1. From the AWS Organizations console, navigate to Policies.

2. Click Create policy.

3. Write your SCP using JSON to define the allowed or denied services and actions. For example, to deny access to Amazon S3, use:

   {
     "Version": "2012-10-17",
     "Statement": [
       {
         "Effect": "Deny",
         "Action": "s3:*",
         "Resource": "*"
       }
     ]
   }

4. Click Create policy to save.

Step 2: Attach an SCP to an Organizational Unit or Account

1. Go to the Organizational units or Accounts tab.

2. Select the OU or account to which you want to attach the SCP.

3. Click Attach policy and choose the policy you created.

4. Click Attach.

---

Consolidated Billing

AWS Organizations enables Consolidated Billing, allowing you to combine the usage from multiple AWS accounts into one bill. This can result in lower costs by taking advantage of volume discounts.

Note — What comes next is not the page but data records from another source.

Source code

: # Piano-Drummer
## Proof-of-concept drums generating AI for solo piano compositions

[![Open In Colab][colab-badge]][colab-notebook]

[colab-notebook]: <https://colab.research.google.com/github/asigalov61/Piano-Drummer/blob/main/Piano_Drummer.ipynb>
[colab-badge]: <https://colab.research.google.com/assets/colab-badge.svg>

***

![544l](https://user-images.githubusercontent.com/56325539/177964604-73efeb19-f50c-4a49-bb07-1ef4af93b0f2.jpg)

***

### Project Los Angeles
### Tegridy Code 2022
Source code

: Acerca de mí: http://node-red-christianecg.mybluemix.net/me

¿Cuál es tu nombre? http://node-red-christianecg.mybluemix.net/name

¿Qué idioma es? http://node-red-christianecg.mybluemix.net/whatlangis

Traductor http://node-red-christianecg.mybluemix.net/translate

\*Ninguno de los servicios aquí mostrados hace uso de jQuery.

Step 1: Enable Consolidated Billing

1. In the AWS Organizations console, navigate to Billing.

2. Choose Consolidated Billing from the left sidebar.

3. Ensure that Consolidated billing is enabled, which automatically aggregates billing for linked accounts.

Step 2: View Consolidated Billing Reports

1. From the AWS Billing and Cost Management Console, go to Bills.

2. You can view detailed billing information, including usage across all accounts in your organization.

---

Resource Sharing in AWS Organizations

You can share resources such as Amazon VPC subnets, AWS RAM (Resource Access Manager), and AWS Transit Gateway across multiple accounts in your organization.

Step 1: Enable Resource Sharing

1. In the AWS Organizations console, go to Resource Sharing.

2. Click Create resource share and select the resources you want to share (e.g., VPCs, Subnets).

3. Select the accounts or OUs with which you want to share the resources.

4. Click Create.

Step 2: Accept Resource Share Invitations

1. The recipient account will receive an invitation to accept the shared resources.

2. They can go to the Resource Share section in their AWS console to accept or decline the invitation.